> **PROBLEM TO SOLVE**
Which lines in the records below contain the word "front"? Copy each one.

EXERCISE MATERIAL Start Marker

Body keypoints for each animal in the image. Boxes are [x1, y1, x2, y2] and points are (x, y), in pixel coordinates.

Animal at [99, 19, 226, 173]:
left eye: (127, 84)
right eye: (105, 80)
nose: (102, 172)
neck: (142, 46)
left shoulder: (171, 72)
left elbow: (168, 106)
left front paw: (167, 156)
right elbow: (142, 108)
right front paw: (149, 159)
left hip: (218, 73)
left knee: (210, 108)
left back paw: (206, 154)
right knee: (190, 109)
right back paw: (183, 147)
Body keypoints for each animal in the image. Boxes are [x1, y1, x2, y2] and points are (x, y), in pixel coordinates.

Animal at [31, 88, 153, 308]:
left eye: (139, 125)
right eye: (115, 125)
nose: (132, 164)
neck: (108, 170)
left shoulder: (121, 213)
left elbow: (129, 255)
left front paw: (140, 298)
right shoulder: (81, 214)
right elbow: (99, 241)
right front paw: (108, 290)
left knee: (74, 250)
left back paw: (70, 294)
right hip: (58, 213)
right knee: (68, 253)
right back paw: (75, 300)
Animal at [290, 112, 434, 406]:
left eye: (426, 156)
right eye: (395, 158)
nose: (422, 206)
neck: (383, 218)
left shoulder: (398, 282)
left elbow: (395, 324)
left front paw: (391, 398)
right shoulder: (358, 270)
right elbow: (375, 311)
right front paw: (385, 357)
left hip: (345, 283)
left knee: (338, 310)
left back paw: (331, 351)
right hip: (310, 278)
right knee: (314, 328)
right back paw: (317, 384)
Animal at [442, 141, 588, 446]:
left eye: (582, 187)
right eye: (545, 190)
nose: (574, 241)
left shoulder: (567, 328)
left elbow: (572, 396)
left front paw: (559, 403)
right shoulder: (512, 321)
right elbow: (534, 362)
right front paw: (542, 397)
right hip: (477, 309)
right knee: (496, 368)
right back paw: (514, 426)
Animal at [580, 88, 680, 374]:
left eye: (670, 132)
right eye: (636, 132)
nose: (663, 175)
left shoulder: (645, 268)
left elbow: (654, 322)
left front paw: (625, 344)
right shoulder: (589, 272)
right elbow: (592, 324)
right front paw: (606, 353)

EXERCISE MATERIAL End Marker
EXERCISE MATERIAL Start Marker

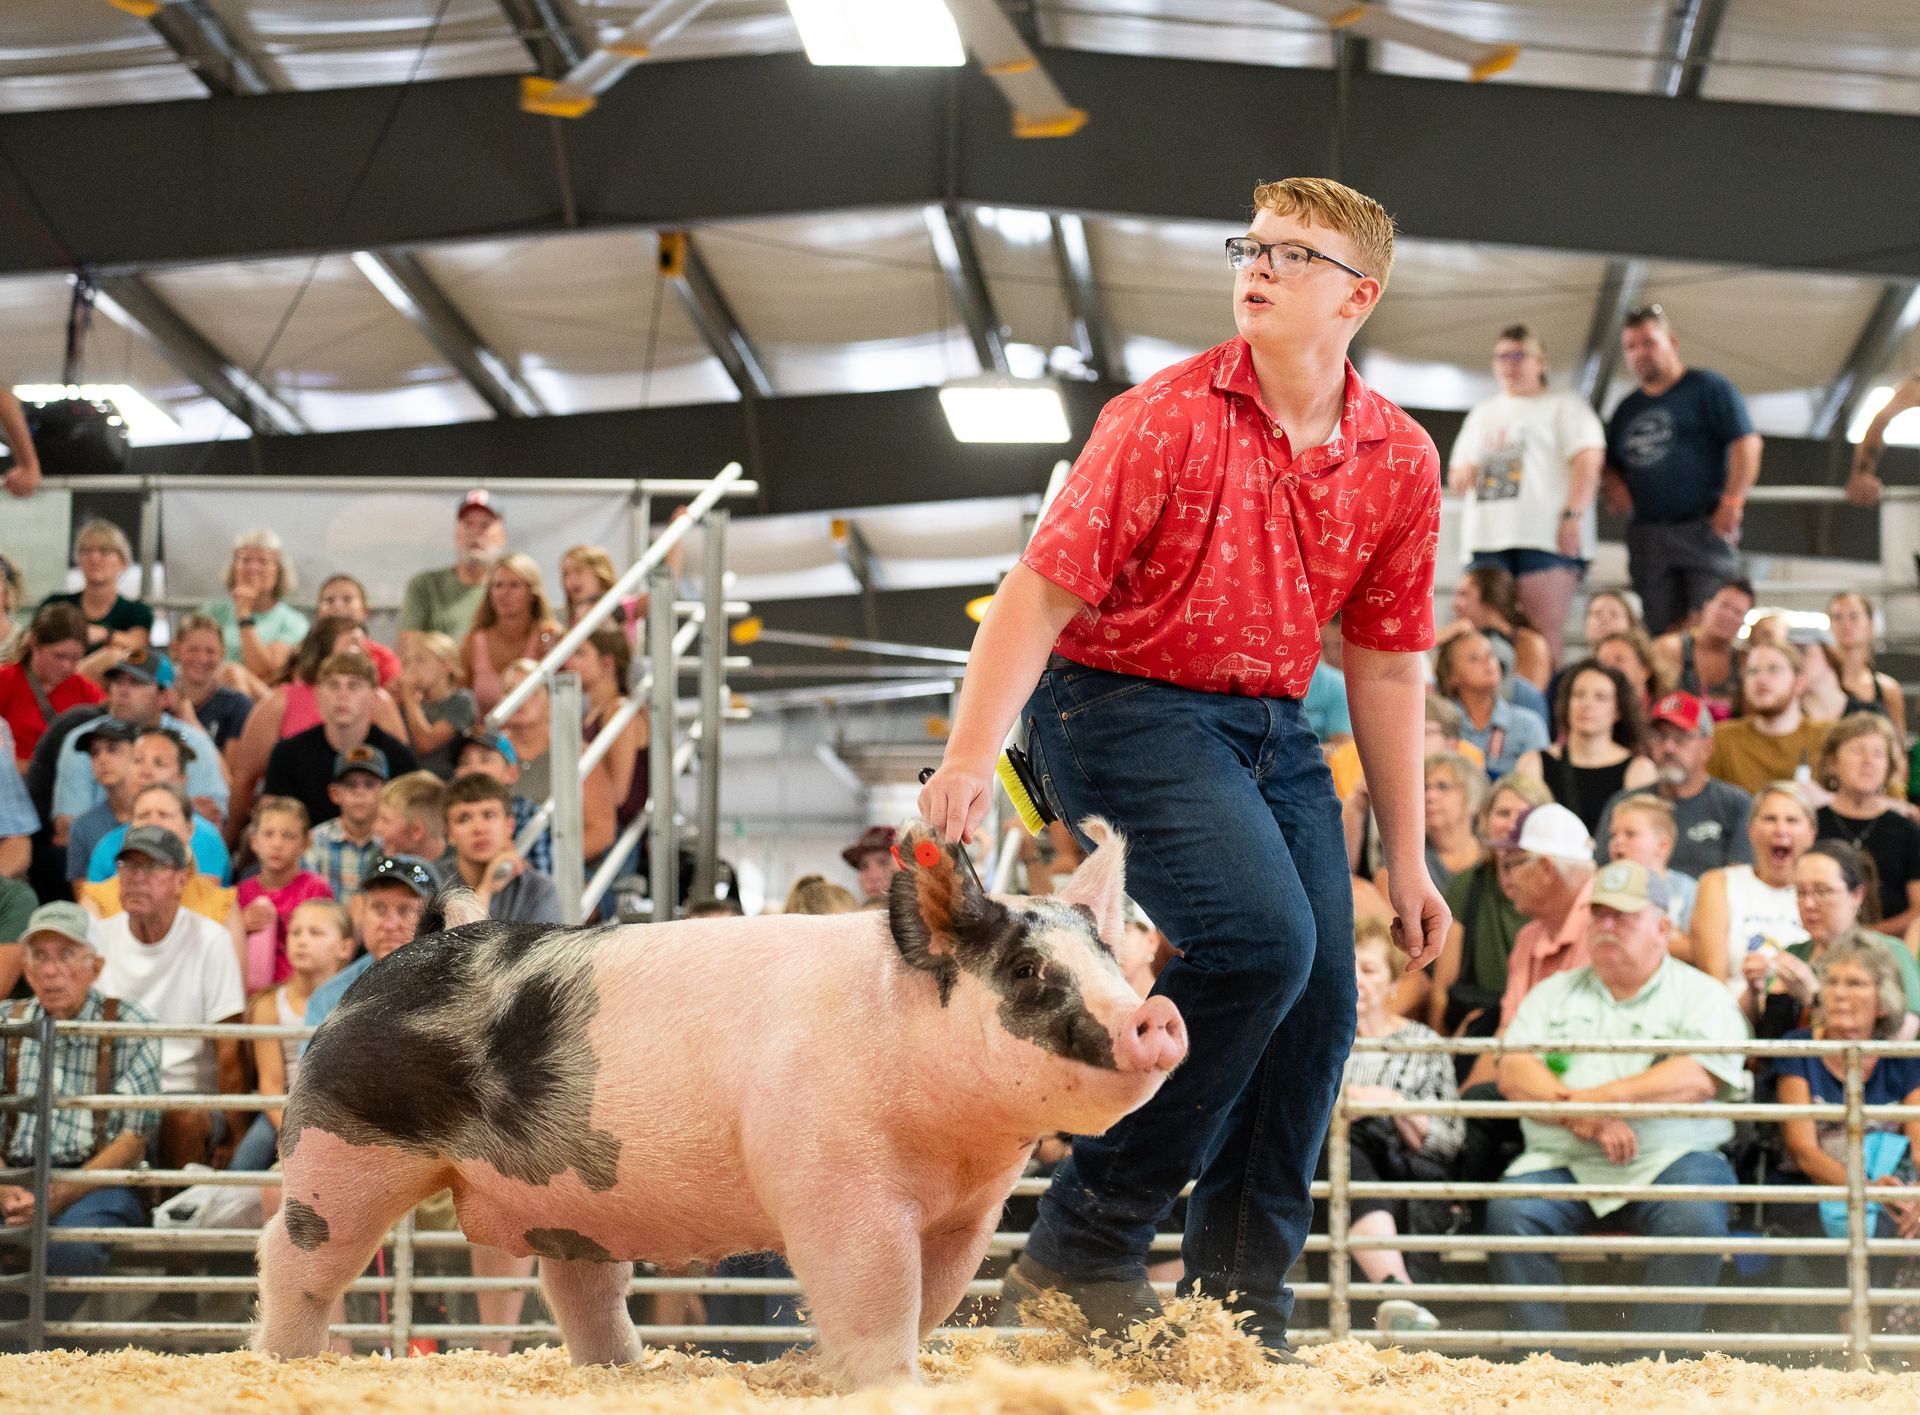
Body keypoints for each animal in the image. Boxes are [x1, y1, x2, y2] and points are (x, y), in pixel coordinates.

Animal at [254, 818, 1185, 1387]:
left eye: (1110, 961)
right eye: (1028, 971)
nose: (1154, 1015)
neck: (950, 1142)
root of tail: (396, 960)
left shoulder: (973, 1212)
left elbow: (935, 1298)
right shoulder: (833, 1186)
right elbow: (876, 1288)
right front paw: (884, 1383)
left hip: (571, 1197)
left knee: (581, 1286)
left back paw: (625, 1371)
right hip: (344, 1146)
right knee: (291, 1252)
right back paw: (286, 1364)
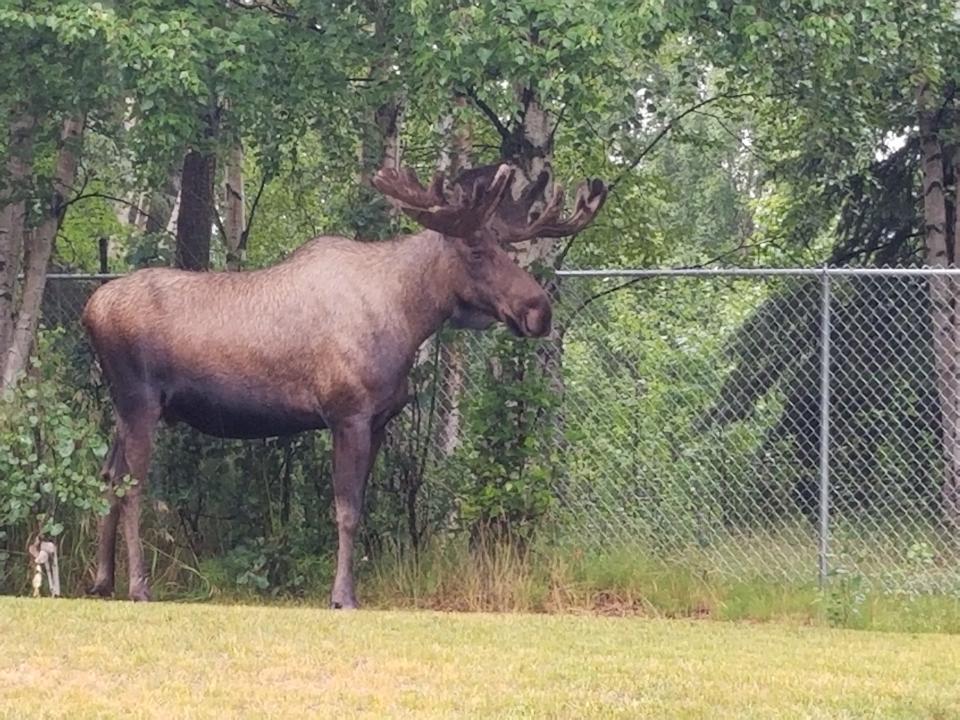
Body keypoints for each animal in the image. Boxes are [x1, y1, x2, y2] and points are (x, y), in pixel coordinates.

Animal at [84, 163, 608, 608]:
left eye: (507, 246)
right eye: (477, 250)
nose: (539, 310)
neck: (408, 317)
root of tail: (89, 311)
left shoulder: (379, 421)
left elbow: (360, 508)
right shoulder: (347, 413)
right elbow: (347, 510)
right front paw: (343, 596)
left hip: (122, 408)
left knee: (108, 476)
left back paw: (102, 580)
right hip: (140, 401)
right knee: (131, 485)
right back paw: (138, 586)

EXERCISE MATERIAL End Marker

> **RESPONSE TO THE EXERCISE**
left front paw: (167, 156)
right front paw: (149, 159)
left front paw: (140, 298)
right front paw: (108, 290)
left front paw: (391, 398)
right front paw: (385, 357)
left front paw: (559, 403)
right front paw: (542, 397)
left front paw: (625, 344)
right front paw: (606, 353)
right front paw: (884, 1383)
right front paw: (343, 596)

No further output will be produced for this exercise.